What needs to be done: Convert every line of the rows below into a Markdown table with the columns Number and Line, numbering each line in order and leaving out blank lines.

Exercise material:

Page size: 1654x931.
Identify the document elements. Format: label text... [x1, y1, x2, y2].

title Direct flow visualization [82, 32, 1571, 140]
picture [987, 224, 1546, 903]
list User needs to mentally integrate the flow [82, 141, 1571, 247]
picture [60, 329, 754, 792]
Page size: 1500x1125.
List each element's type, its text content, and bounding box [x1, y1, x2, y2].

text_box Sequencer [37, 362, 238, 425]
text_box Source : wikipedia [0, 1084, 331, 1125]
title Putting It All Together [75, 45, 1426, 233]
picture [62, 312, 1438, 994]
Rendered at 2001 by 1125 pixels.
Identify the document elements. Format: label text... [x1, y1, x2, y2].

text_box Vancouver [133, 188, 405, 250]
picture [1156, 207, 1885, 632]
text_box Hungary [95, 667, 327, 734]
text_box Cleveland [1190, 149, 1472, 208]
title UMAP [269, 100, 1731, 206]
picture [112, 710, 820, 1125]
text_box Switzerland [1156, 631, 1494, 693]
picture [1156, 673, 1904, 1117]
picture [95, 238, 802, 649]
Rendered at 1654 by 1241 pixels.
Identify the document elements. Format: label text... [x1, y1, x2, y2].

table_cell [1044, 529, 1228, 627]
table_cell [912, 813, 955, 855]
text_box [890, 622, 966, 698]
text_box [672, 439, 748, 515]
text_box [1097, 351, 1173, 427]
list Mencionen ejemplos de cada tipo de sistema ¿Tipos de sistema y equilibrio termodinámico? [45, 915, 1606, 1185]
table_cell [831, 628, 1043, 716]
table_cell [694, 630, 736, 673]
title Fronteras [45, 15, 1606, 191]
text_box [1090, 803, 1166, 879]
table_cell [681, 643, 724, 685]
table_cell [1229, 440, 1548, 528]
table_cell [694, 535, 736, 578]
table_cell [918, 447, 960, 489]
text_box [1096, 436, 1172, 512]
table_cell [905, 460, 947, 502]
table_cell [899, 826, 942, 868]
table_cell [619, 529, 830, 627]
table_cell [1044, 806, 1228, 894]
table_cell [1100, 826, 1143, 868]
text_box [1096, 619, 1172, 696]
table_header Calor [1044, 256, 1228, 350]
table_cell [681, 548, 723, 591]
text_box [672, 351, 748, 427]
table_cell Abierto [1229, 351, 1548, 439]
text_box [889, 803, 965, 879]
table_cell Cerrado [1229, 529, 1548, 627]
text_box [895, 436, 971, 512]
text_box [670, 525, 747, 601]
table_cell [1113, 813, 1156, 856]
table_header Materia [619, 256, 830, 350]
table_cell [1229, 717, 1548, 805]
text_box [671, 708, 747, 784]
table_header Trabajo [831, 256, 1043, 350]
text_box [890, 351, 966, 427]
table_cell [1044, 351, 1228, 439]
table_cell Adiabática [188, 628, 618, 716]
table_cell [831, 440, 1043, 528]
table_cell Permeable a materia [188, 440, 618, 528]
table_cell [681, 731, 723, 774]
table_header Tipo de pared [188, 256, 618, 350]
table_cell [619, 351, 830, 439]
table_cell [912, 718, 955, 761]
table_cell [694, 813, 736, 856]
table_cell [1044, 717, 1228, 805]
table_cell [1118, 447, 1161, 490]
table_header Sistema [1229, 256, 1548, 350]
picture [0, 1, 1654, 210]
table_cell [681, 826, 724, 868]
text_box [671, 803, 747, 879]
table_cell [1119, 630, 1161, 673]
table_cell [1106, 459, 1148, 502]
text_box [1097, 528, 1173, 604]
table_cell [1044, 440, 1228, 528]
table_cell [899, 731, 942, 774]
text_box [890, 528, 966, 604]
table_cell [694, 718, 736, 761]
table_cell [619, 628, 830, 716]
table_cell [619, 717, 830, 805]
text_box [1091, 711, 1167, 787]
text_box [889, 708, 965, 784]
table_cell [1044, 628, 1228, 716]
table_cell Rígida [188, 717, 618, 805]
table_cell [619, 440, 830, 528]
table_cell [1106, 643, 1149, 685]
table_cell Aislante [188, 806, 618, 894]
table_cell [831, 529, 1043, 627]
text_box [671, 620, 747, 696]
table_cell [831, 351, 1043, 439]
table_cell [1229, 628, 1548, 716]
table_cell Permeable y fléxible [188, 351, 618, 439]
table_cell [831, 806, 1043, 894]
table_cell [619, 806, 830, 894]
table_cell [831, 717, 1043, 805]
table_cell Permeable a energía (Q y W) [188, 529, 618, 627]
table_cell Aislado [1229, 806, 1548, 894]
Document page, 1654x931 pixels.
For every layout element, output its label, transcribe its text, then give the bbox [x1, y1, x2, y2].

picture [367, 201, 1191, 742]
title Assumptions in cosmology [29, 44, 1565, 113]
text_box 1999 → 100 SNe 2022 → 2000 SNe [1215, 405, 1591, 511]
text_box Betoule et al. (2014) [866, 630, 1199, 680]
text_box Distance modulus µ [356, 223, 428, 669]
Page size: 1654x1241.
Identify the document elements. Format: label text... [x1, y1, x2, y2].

Output for this task:
| Number | Line |
|---|---|
| 1 | Page size: 1654x931. |
| 2 | Identify the document elements. Format: label text... [x1, y1, x2, y2]. |
| 3 | title Direct flow visualization [82, 32, 1571, 140] |
| 4 | picture [987, 224, 1546, 903] |
| 5 | list User needs to mentally integrate the flow [82, 141, 1571, 247] |
| 6 | picture [60, 329, 754, 792] |
| 7 | Page size: 1500x1125. |
| 8 | List each element's type, its text content, and bounding box [x1, y1, x2, y2]. |
| 9 | text_box Sequencer [37, 362, 238, 425] |
| 10 | text_box Source : wikipedia [0, 1084, 331, 1125] |
| 11 | title Putting It All Together [75, 45, 1426, 233] |
| 12 | picture [62, 312, 1438, 994] |
| 13 | Rendered at 2001 by 1125 pixels. |
| 14 | Identify the document elements. Format: label text... [x1, y1, x2, y2]. |
| 15 | text_box Vancouver [133, 188, 405, 250] |
| 16 | picture [1156, 207, 1885, 632] |
| 17 | text_box Hungary [95, 667, 327, 734] |
| 18 | text_box Cleveland [1190, 149, 1472, 208] |
| 19 | title UMAP [269, 100, 1731, 206] |
| 20 | picture [112, 710, 820, 1125] |
| 21 | text_box Switzerland [1156, 631, 1494, 693] |
| 22 | picture [1156, 673, 1904, 1117] |
| 23 | picture [95, 238, 802, 649] |
| 24 | Rendered at 1654 by 1241 pixels. |
| 25 | Identify the document elements. Format: label text... [x1, y1, x2, y2]. |
| 26 | table_cell [1044, 529, 1228, 627] |
| 27 | table_cell [912, 813, 955, 855] |
| 28 | text_box [890, 622, 966, 698] |
| 29 | text_box [672, 439, 748, 515] |
| 30 | text_box [1097, 351, 1173, 427] |
| 31 | list Mencionen ejemplos de cada tipo de sistema ¿Tipos de sistema y equilibrio termodinámico? [45, 915, 1606, 1185] |
| 32 | table_cell [831, 628, 1043, 716] |
| 33 | table_cell [694, 630, 736, 673] |
| 34 | title Fronteras [45, 15, 1606, 191] |
| 35 | text_box [1090, 803, 1166, 879] |
| 36 | table_cell [681, 643, 724, 685] |
| 37 | table_cell [1229, 440, 1548, 528] |
| 38 | table_cell [694, 535, 736, 578] |
| 39 | table_cell [918, 447, 960, 489] |
| 40 | text_box [1096, 436, 1172, 512] |
| 41 | table_cell [905, 460, 947, 502] |
| 42 | table_cell [899, 826, 942, 868] |
| 43 | table_cell [619, 529, 830, 627] |
| 44 | table_cell [1044, 806, 1228, 894] |
| 45 | table_cell [1100, 826, 1143, 868] |
| 46 | text_box [1096, 619, 1172, 696] |
| 47 | table_header Calor [1044, 256, 1228, 350] |
| 48 | table_cell [681, 548, 723, 591] |
| 49 | text_box [672, 351, 748, 427] |
| 50 | table_cell Abierto [1229, 351, 1548, 439] |
| 51 | text_box [889, 803, 965, 879] |
| 52 | table_cell Cerrado [1229, 529, 1548, 627] |
| 53 | text_box [895, 436, 971, 512] |
| 54 | text_box [670, 525, 747, 601] |
| 55 | table_cell [1113, 813, 1156, 856] |
| 56 | table_header Materia [619, 256, 830, 350] |
| 57 | table_cell [1229, 717, 1548, 805] |
| 58 | text_box [671, 708, 747, 784] |
| 59 | table_header Trabajo [831, 256, 1043, 350] |
| 60 | text_box [890, 351, 966, 427] |
| 61 | table_cell [1044, 351, 1228, 439] |
| 62 | table_cell Adiabática [188, 628, 618, 716] |
| 63 | table_cell [831, 440, 1043, 528] |
| 64 | table_cell Permeable a materia [188, 440, 618, 528] |
| 65 | table_cell [681, 731, 723, 774] |
| 66 | table_header Tipo de pared [188, 256, 618, 350] |
| 67 | table_cell [619, 351, 830, 439] |
| 68 | table_cell [912, 718, 955, 761] |
| 69 | table_cell [694, 813, 736, 856] |
| 70 | table_cell [1044, 717, 1228, 805] |
| 71 | table_cell [1118, 447, 1161, 490] |
| 72 | table_header Sistema [1229, 256, 1548, 350] |
| 73 | picture [0, 1, 1654, 210] |
| 74 | table_cell [681, 826, 724, 868] |
| 75 | text_box [671, 803, 747, 879] |
| 76 | table_cell [1119, 630, 1161, 673] |
| 77 | table_cell [1106, 459, 1148, 502] |
| 78 | text_box [1097, 528, 1173, 604] |
| 79 | table_cell [1044, 440, 1228, 528] |
| 80 | table_cell [899, 731, 942, 774] |
| 81 | text_box [890, 528, 966, 604] |
| 82 | table_cell [694, 718, 736, 761] |
| 83 | table_cell [619, 628, 830, 716] |
| 84 | table_cell [619, 717, 830, 805] |
| 85 | text_box [1091, 711, 1167, 787] |
| 86 | text_box [889, 708, 965, 784] |
| 87 | table_cell [1044, 628, 1228, 716] |
| 88 | table_cell Rígida [188, 717, 618, 805] |
| 89 | table_cell [619, 440, 830, 528] |
| 90 | table_cell [1106, 643, 1149, 685] |
| 91 | table_cell Aislante [188, 806, 618, 894] |
| 92 | table_cell [831, 529, 1043, 627] |
| 93 | text_box [671, 620, 747, 696] |
| 94 | table_cell [831, 351, 1043, 439] |
| 95 | table_cell [1229, 628, 1548, 716] |
| 96 | table_cell Permeable y fléxible [188, 351, 618, 439] |
| 97 | table_cell [831, 806, 1043, 894] |
| 98 | table_cell [619, 806, 830, 894] |
| 99 | table_cell [831, 717, 1043, 805] |
| 100 | table_cell Permeable a energía (Q y W) [188, 529, 618, 627] |
| 101 | table_cell Aislado [1229, 806, 1548, 894] |
| 102 | Document page, 1654x931 pixels. |
| 103 | For every layout element, output its label, transcribe its text, then give the bbox [x1, y1, x2, y2]. |
| 104 | picture [367, 201, 1191, 742] |
| 105 | title Assumptions in cosmology [29, 44, 1565, 113] |
| 106 | text_box 1999 → 100 SNe 2022 → 2000 SNe [1215, 405, 1591, 511] |
| 107 | text_box Betoule et al. (2014) [866, 630, 1199, 680] |
| 108 | text_box Distance modulus µ [356, 223, 428, 669] |
| 109 | Page size: 1654x1241. |
| 110 | Identify the document elements. Format: label text... [x1, y1, x2, y2]. |